2.4 Forced Heirship: The Limits of Choice of Law
Most civil law jurisdictions impose forced heirship rules reserving fixed shares of the estate for specified family members. Brussels IV's choice-of-law election can, in principle, allow UK nationals to override such rules by electing English law, which preserves broad testamentary freedom subject only to the Inheritance (Provision for Family and Dependants) Act 1975.12
However, France's 2021 amendment to Article 913 of the Civil Code introduced a significant limitation: reserved heirs may seek financial compensation where the application of a foreign succession law deprives them of their reserved share in the French estate.12 This "clawback" mechanism operates as a corrective against the practical effect of a Brussels IV election and demonstrates that testamentary freedom under English law does not automatically translate to unrestricted disposal of assets situated in civil law jurisdictions. Practitioners should advise that an Article 22 election is a necessary but potentially insufficient safeguard.

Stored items
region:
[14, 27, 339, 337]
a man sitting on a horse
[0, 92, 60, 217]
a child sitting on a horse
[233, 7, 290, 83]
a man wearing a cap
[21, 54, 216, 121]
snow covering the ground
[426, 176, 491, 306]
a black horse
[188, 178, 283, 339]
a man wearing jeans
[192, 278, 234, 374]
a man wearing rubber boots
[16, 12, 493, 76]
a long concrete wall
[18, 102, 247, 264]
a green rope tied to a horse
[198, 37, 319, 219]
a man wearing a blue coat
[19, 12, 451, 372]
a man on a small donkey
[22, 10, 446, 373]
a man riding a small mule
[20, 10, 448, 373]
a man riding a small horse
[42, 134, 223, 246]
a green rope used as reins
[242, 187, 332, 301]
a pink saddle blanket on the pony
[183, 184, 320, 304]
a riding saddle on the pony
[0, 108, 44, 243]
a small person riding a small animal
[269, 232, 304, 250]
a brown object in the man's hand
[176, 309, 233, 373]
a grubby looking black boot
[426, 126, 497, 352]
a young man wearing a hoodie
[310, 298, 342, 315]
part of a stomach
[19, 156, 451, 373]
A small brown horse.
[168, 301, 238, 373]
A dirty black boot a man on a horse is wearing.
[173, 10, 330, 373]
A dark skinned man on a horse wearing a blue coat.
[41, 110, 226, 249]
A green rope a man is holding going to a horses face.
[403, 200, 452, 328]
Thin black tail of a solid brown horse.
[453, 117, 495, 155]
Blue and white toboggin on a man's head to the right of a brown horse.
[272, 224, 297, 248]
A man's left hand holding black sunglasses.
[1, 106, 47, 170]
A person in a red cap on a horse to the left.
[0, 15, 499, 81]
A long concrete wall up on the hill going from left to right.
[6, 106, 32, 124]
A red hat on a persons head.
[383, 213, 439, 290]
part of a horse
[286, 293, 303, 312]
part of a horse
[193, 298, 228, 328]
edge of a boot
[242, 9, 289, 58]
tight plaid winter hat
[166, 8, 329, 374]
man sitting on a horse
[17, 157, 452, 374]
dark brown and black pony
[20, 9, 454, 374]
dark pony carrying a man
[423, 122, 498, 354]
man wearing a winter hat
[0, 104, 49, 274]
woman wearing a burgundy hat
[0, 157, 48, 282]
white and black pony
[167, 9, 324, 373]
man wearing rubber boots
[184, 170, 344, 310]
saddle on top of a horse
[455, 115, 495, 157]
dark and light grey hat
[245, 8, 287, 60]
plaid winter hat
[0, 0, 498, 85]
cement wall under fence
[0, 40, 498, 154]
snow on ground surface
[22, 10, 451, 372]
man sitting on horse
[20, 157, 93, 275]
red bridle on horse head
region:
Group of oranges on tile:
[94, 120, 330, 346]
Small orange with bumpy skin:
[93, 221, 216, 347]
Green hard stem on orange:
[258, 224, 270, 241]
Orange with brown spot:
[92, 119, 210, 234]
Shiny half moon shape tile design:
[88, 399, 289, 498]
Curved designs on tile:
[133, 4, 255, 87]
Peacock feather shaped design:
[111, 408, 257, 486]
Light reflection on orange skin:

◆ **Task objective**
Extract the forced heirship section above in full, word for word. The listing stands apart from the text on forced heirship and is not part of it.

◆ **Answer section**
2.4 Forced Heirship: The Limits of Choice of Law
Most civil law jurisdictions impose forced heirship rules reserving fixed shares of the estate for specified family members. Brussels IV's choice-of-law election can, in principle, allow UK nationals to override such rules by electing English law, which preserves broad testamentary freedom subject only to the Inheritance (Provision for Family and Dependants) Act 1975.12
However, France's 2021 amendment to Article 913 of the Civil Code introduced a significant limitation: reserved heirs may seek financial compensation where the application of a foreign succession law deprives them of their reserved share in the French estate.12 This "clawback" mechanism operates as a corrective against the practical effect of a Brussels IV election and demonstrates that testamentary freedom under English law does not automatically translate to unrestricted disposal of assets situated in civil law jurisdictions. Practitioners should advise that an Article 22 election is a necessary but potentially insufficient safeguard.